╭─ Exercise inputs

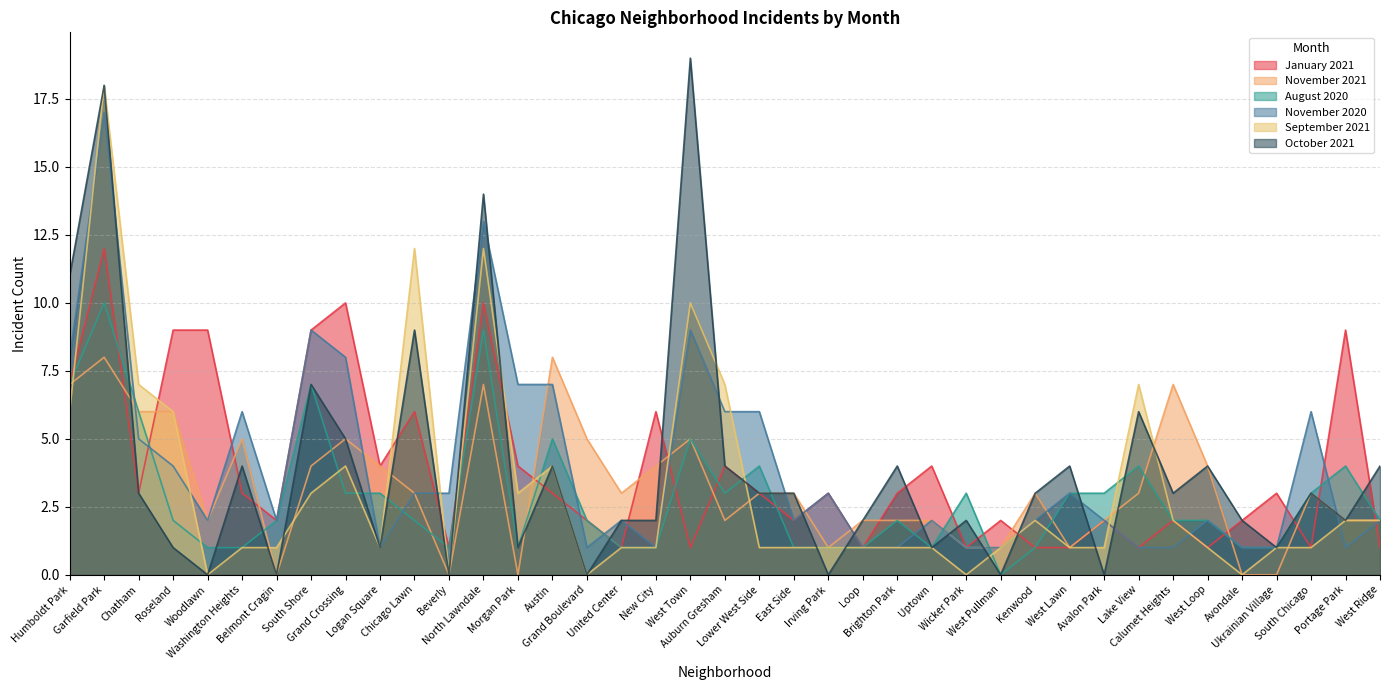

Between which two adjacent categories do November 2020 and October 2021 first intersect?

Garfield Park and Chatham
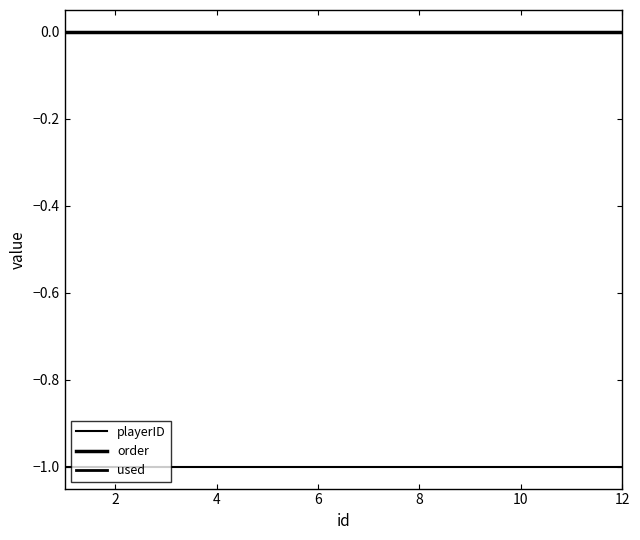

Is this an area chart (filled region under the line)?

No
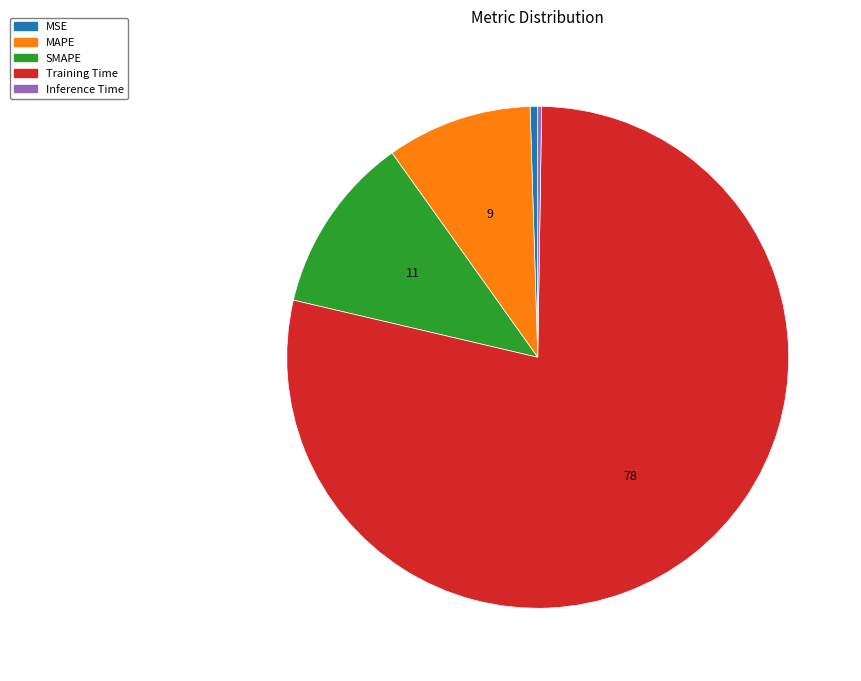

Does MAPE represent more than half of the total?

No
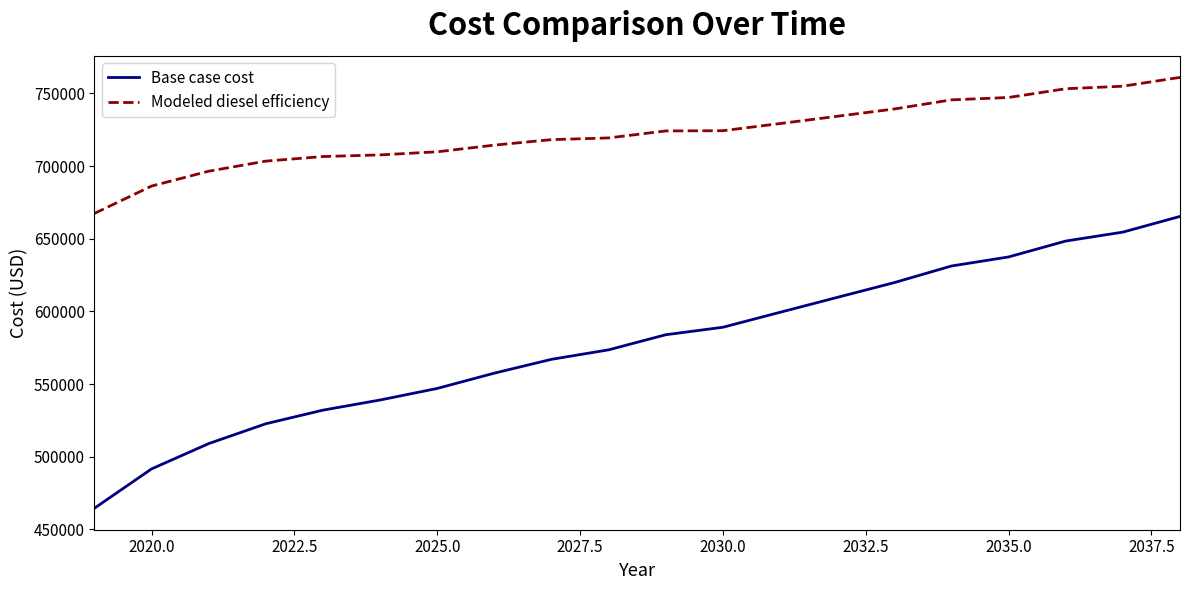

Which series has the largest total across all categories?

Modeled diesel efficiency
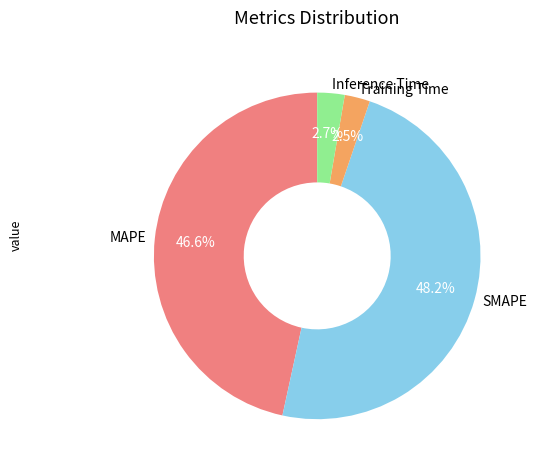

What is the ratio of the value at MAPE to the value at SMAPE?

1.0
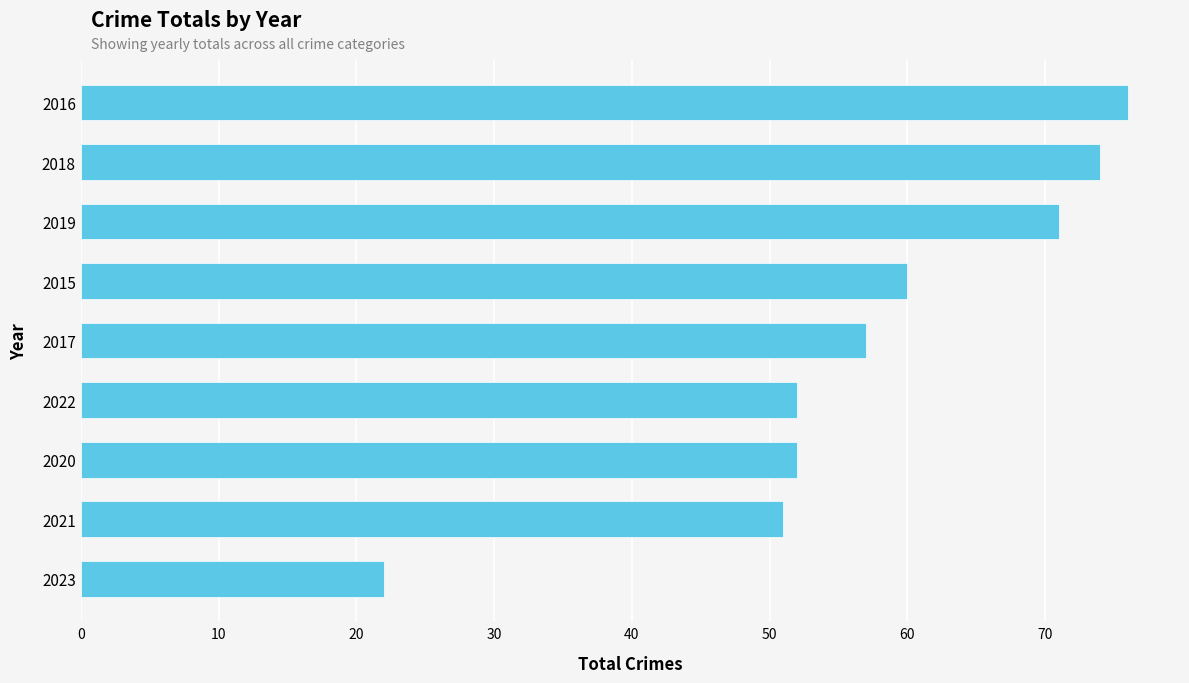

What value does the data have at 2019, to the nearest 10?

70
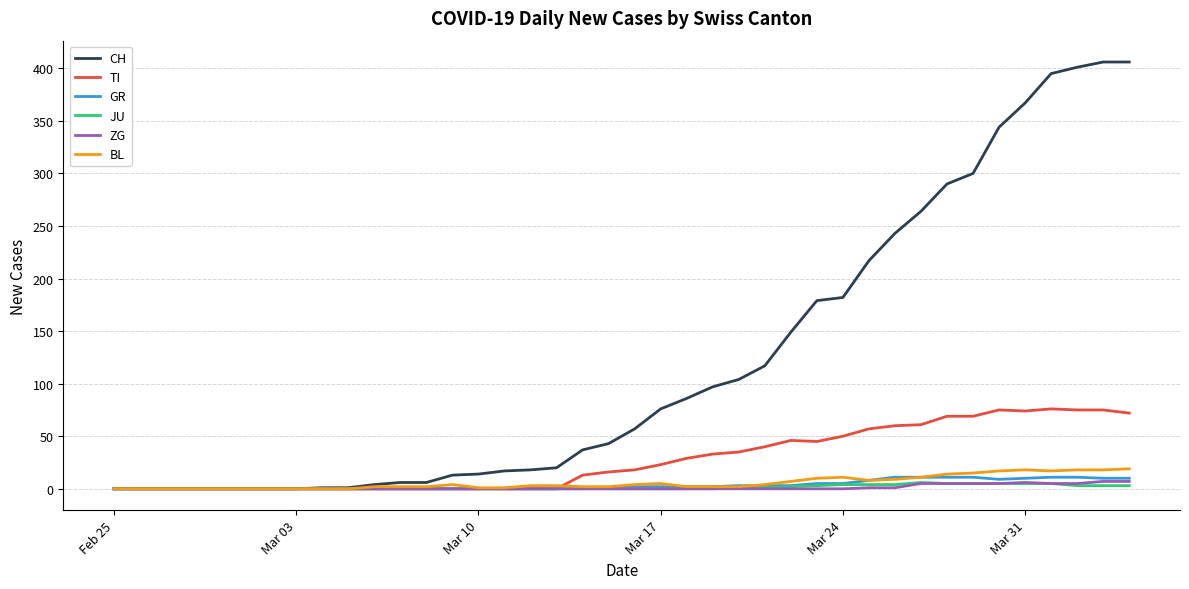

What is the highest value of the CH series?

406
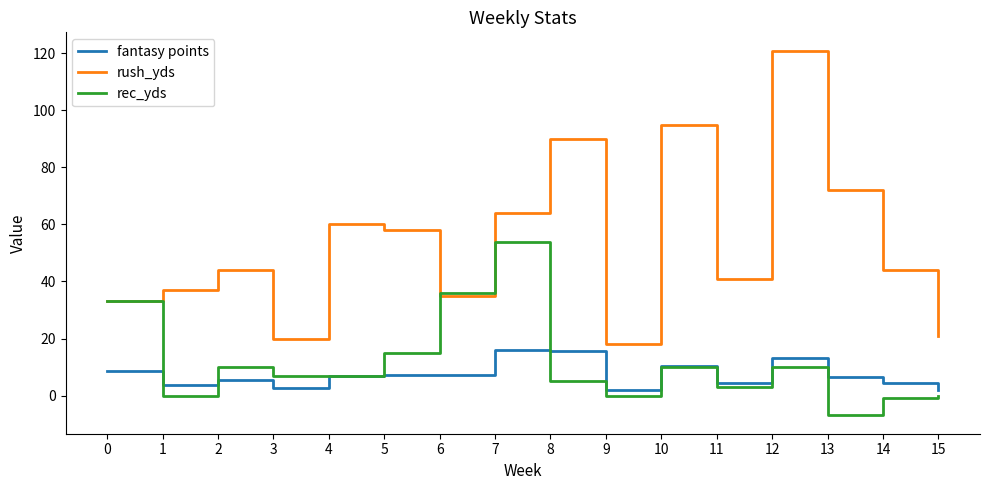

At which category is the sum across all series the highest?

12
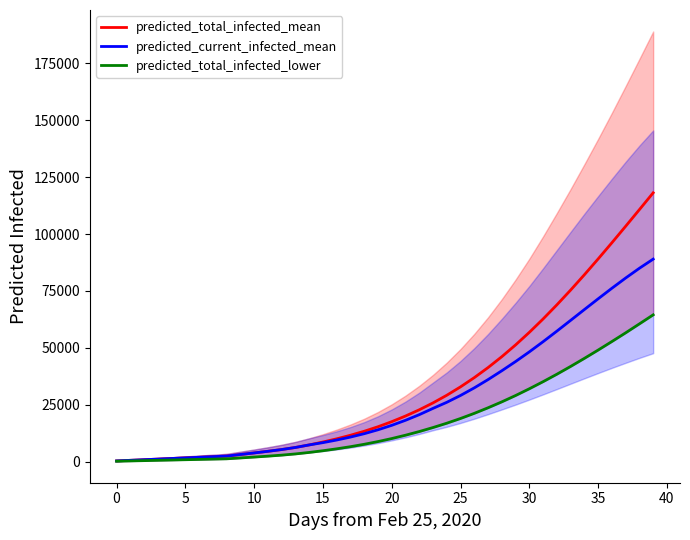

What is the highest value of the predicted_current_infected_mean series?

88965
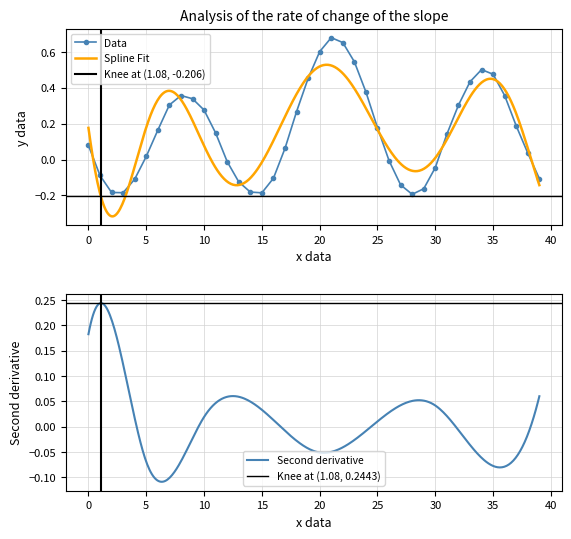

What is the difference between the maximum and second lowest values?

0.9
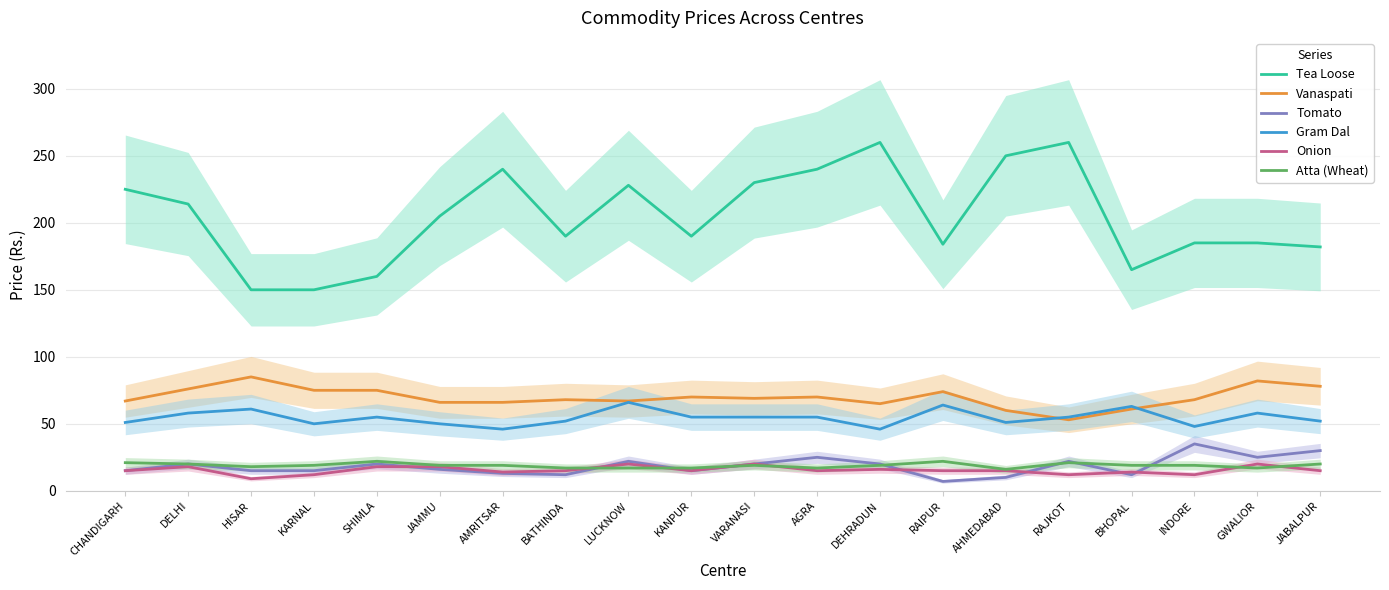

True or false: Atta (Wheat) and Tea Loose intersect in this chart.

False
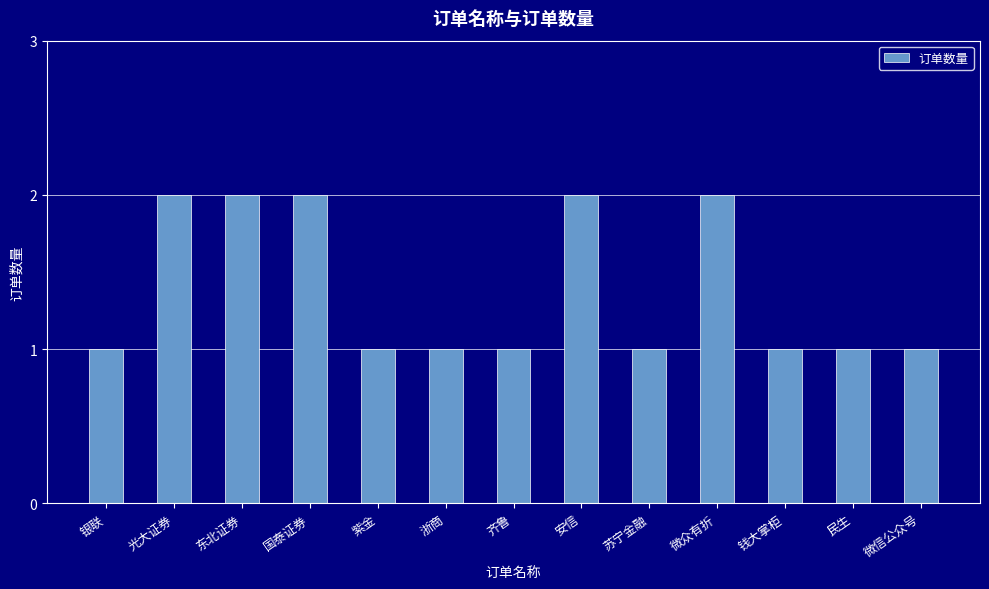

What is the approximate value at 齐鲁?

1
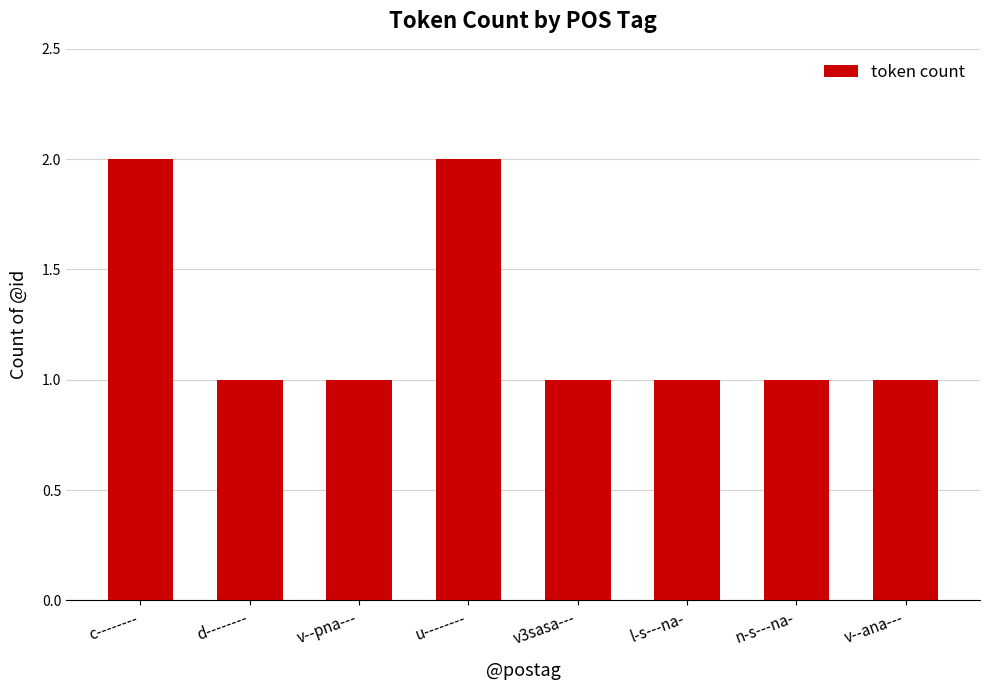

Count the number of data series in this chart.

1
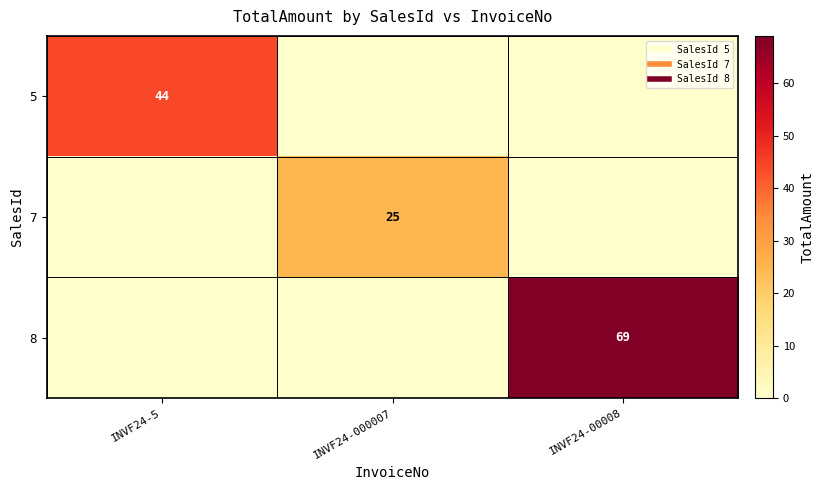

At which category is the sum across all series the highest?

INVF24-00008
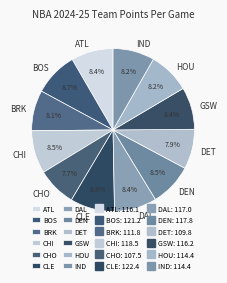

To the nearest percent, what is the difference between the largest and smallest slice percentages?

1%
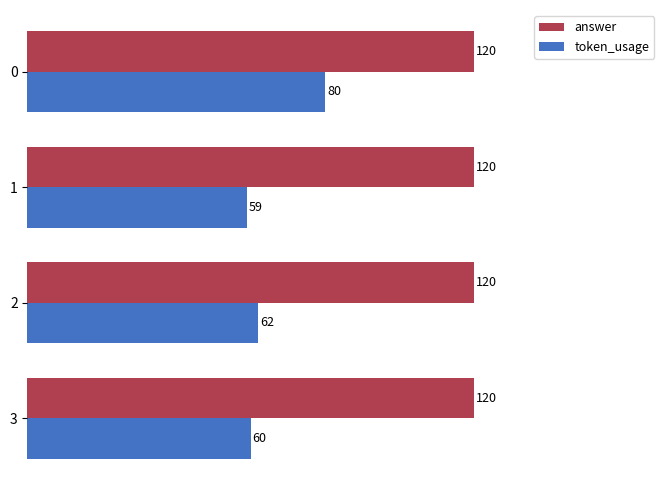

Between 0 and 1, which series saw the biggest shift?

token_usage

╰─

• Exercise brief: Reproduce the records word for word, from the line containing "Is this an area" through the end of the records, both included. Leave the pictures out of your answer.

• Task output:
Is this an area chart (filled region under the line)?

No

Does MAPE represent more than half of the total?

No

Which series has the largest total across all categories?

Modeled diesel efficiency

What is the ratio of the value at MAPE to the value at SMAPE?

1.0

What value does the data have at 2019, to the nearest 10?

70

What is the highest value of the CH series?

406

At which category is the sum across all series the highest?

12

What is the highest value of the predicted_current_infected_mean series?

88965

What is the difference between the maximum and second lowest values?

0.9

True or false: Atta (Wheat) and Tea Loose intersect in this chart.

False

What is the approximate value at 齐鲁?

1

Count the number of data series in this chart.

1

At which category is the sum across all series the highest?

INVF24-00008

To the nearest percent, what is the difference between the largest and smallest slice percentages?

1%

Between 0 and 1, which series saw the biggest shift?

token_usage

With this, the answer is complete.